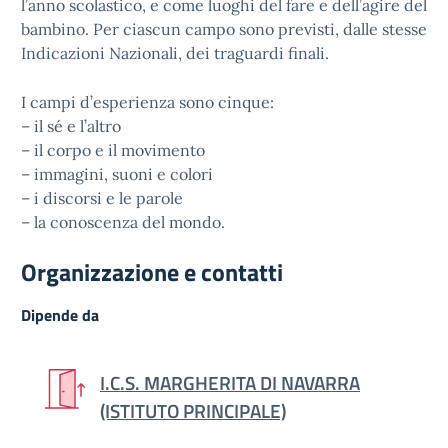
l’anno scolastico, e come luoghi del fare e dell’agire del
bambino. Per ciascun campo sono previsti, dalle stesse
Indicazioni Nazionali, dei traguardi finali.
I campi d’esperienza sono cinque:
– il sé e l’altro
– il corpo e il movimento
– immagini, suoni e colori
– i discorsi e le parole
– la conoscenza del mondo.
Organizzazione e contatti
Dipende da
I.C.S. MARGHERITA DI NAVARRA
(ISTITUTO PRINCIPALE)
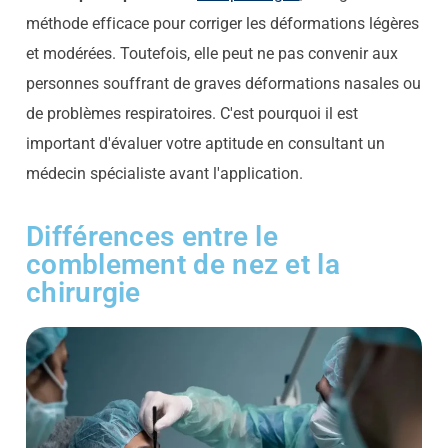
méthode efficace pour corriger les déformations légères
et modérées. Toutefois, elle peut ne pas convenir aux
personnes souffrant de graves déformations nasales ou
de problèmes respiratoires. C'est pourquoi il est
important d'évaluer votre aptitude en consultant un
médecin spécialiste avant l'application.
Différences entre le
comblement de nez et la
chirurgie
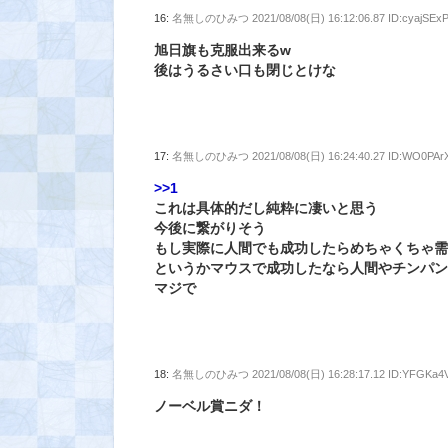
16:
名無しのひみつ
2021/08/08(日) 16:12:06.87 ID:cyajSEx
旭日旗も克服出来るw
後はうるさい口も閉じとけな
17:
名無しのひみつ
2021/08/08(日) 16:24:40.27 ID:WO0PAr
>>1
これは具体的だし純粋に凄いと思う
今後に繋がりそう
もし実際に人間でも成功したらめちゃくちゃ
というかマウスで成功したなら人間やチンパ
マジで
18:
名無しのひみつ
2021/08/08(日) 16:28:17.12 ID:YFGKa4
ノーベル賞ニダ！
---
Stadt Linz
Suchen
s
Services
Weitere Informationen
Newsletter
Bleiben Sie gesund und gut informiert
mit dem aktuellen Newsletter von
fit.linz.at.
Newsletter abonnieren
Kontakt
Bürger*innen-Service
* * *
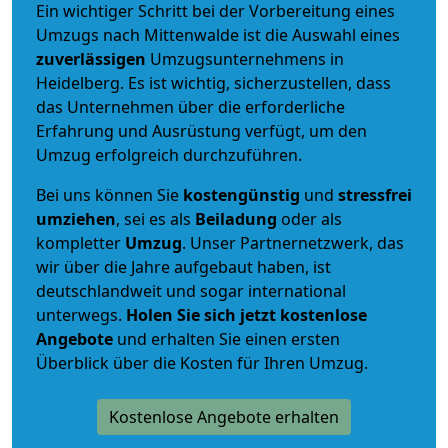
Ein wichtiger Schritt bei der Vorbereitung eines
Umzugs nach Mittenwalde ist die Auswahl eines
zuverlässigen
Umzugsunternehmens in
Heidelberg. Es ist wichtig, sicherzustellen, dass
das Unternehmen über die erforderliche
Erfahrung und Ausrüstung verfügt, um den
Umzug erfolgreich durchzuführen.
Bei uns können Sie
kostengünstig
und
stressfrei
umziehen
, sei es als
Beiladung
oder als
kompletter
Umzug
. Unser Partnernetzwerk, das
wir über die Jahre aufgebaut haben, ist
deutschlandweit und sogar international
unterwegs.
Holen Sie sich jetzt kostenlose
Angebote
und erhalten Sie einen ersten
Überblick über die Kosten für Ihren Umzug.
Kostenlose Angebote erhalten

• **JOB**:
Return the lines of the items from the line with "Ein wichtiger Schritt" up to and including the line with "Kostenlose Angebote erhalten", exactly as they appear.

• **RESULT FOR THIS TASK**:
Ein wichtiger Schritt bei der Vorbereitung eines
Umzugs nach Mittenwalde ist die Auswahl eines
zuverlässigen
Umzugsunternehmens in
Heidelberg. Es ist wichtig, sicherzustellen, dass
das Unternehmen über die erforderliche
Erfahrung und Ausrüstung verfügt, um den
Umzug erfolgreich durchzuführen.
Bei uns können Sie
kostengünstig
und
stressfrei
umziehen
, sei es als
Beiladung
oder als
kompletter
Umzug
. Unser Partnernetzwerk, das
wir über die Jahre aufgebaut haben, ist
deutschlandweit und sogar international
unterwegs.
Holen Sie sich jetzt kostenlose
Angebote
und erhalten Sie einen ersten
Überblick über die Kosten für Ihren Umzug.
Kostenlose Angebote erhalten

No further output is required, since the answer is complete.